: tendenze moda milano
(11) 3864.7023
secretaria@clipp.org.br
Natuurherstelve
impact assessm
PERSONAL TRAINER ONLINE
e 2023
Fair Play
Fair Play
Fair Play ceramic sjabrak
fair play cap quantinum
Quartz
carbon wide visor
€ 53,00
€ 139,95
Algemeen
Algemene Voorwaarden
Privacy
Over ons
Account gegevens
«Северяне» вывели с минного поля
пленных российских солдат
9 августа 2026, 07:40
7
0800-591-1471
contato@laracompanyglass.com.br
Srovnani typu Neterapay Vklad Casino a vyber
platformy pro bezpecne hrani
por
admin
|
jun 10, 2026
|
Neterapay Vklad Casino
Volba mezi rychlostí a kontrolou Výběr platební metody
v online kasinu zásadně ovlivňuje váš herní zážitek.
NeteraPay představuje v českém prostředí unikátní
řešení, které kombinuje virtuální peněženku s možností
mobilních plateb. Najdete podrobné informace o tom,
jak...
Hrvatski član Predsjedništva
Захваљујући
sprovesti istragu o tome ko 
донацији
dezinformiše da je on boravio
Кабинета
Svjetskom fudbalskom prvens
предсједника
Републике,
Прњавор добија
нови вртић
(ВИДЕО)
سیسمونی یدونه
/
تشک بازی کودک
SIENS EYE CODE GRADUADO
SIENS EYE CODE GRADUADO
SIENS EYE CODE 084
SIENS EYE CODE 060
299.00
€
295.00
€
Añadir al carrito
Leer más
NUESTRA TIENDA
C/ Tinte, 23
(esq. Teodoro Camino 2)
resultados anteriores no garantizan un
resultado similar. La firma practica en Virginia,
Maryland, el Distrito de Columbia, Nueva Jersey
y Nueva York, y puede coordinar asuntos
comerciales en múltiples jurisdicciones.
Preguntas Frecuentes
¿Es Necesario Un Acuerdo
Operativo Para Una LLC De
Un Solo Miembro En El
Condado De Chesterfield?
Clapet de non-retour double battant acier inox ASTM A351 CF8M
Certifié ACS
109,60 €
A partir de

******************************

Task details:
Exact reproduction of the lines from the top of the material through the line where "contato@laracompanyglass.com.br" appears is required, both boundary lines included, with no other output.

Result:
: tendenze moda milano
(11) 3864.7023
secretaria@clipp.org.br
Natuurherstelve
impact assessm
PERSONAL TRAINER ONLINE
e 2023
Fair Play
Fair Play
Fair Play ceramic sjabrak
fair play cap quantinum
Quartz
carbon wide visor
€ 53,00
€ 139,95
Algemeen
Algemene Voorwaarden
Privacy
Over ons
Account gegevens
«Северяне» вывели с минного поля
пленных российских солдат
9 августа 2026, 07:40
7
0800-591-1471
contato@laracompanyglass.com.br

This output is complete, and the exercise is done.